▶ **Consignes**:
- A) En une à trois phrases, indiquez ce qui distingue, dans le passage sur le bélier d'Amon-Ra, les uræus liés aux pattes antérieures de ceux attachés aux pattes postérieures.
- B) Veuillez dresser la liste complète des animaux nommés dans le passage sur le bélier d'Amon-Ra.
- C) Prolongez le passage sur le bélier d'Amon-Ra à la suite de sa dernière phrase.

▶ **Passage extrait**:
┏━━
Tous ces rapprochements expliquent en même temps le sens mystique de l’un des principaux emblèmes d’Amon-Ra, le bélier qui se montre sous plusieurs formes au milieu des sculptures et des peintures qui couvrent les monuments égyptiens de tout genre.

Notre planche 2 quater[6] représente le bélier sacré à une seule tête décorée du disque et de l’uræus. L’épervier, symbole du Soleil, voltige au-dessus du bélier, aux pattes antérieures duquel sont liés des serpents uræus portant la coiffure emblématique des régions d’en haut ; d’autres uræus, la tête couverte de la coiffure emblématique des régions d’en bas, paraissent attachées aux pattes postérieures de l’animal sacré, marchant sur la forme d’une coudée (mesure égyptienne de longueur), peinte en vert. Le tout repose sur un autel enrichi d’ornements peints de diverses couleurs.
┗━━
▶ **Données répertoriées**:
┏━━
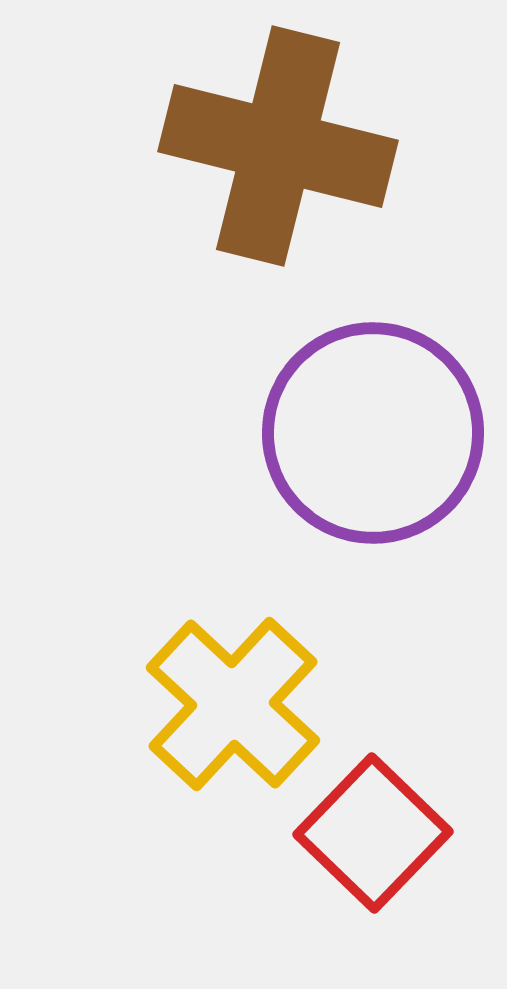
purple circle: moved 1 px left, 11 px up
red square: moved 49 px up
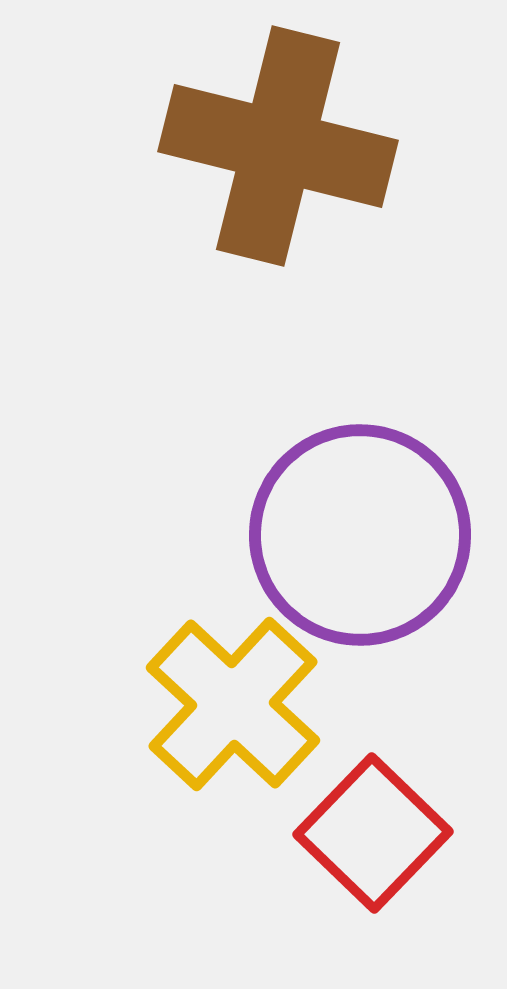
purple circle: moved 13 px left, 102 px down
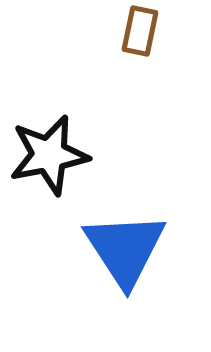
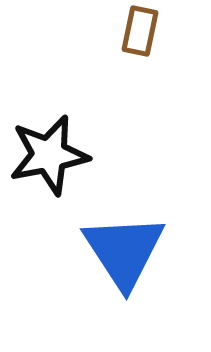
blue triangle: moved 1 px left, 2 px down
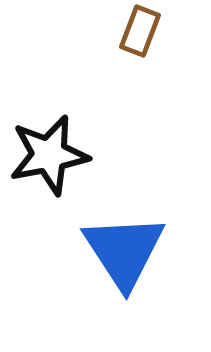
brown rectangle: rotated 9 degrees clockwise
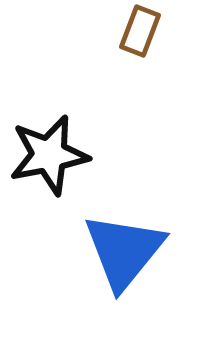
blue triangle: rotated 12 degrees clockwise
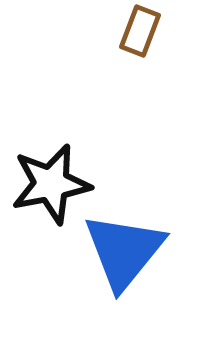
black star: moved 2 px right, 29 px down
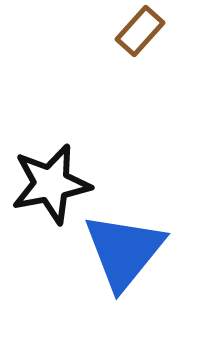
brown rectangle: rotated 21 degrees clockwise
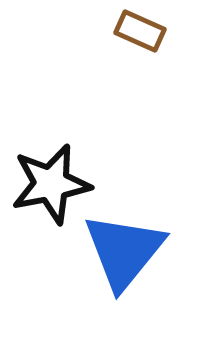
brown rectangle: rotated 72 degrees clockwise
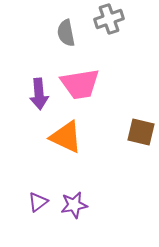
┗━━
▶ **Réponses**:
- A) Les uræus liés aux pattes antérieures du bélier portent la coiffure emblématique des régions d'en haut. Ceux qui sont attachés aux pattes postérieures ont la tête couverte de la coiffure emblématique des régions d'en bas.

- B)
- le bélier
- l'épervier
- les serpents uræus

- C)
Le bélier, emblême d’Ammon en général[7], exprime par lui-même l’idée ame ou esprit[8], et les uræus symboliques fixées aux quatre jambes de l’animal désignent assez clairement l’esprit d’Ammon mettant en mouvement toutes les puissances des régions supérieures et des régions inférieures ; enfin la coudée sur laquelle s’opère ce mouvement rappelle d’une manière tropique des idées d’ordre, de régularité, de justice ou de vérité. L’inscription hiéroglyphique qui accompagne ce tableau confirme pleinement ces divers aperçus ; elle répond aux mots coptes ⲡⲇϩⲓ ⲱⲛϧ ϣⲟⲣⲡ ⲛⲛⲓⲛⲟⲩϯ, l’esprit vivant, le premier des dieux[9]. On ne saurait méconnaître ici le Jupiter égyptien, qui, selon Manethon, était considéré comme l’esprit qui parcourt, pénètre ou comprend toutes choses, παντων χωρουν πνευμα[10] : C’est le grand esprit du monde intellectuel.


Notes
  1. Description de l’Égypte, Antiquités, vol. I, pl. 81.
  2. liv. II, Hiérogl. 140.
  3. Descr. de l’Égypte, Ant., vol. I, pl. 80, no 4.
  4. Idem., pl. 81.
  5. Horapollon, Hieroglyphica, liv. I, § 1. Voir l’explication de la pl. précédente.
  6. Calquée sur le second cercueil d’une riche momie du Musée de Turin.
  7. Voir la planche 2 bis, et son explication.
  8. Voir l’explication de la planche précédente, 2 ter.
  9. Ou, d’après les diverses acceptions du mot Ϣⲟⲣⲡ, principium deorum.
  10. Manethon, cité par Théodoret, tom. IV, sermo 3, pag. 512 et 513.


——— Planche 2 quater ———

Planche 2 quinquies.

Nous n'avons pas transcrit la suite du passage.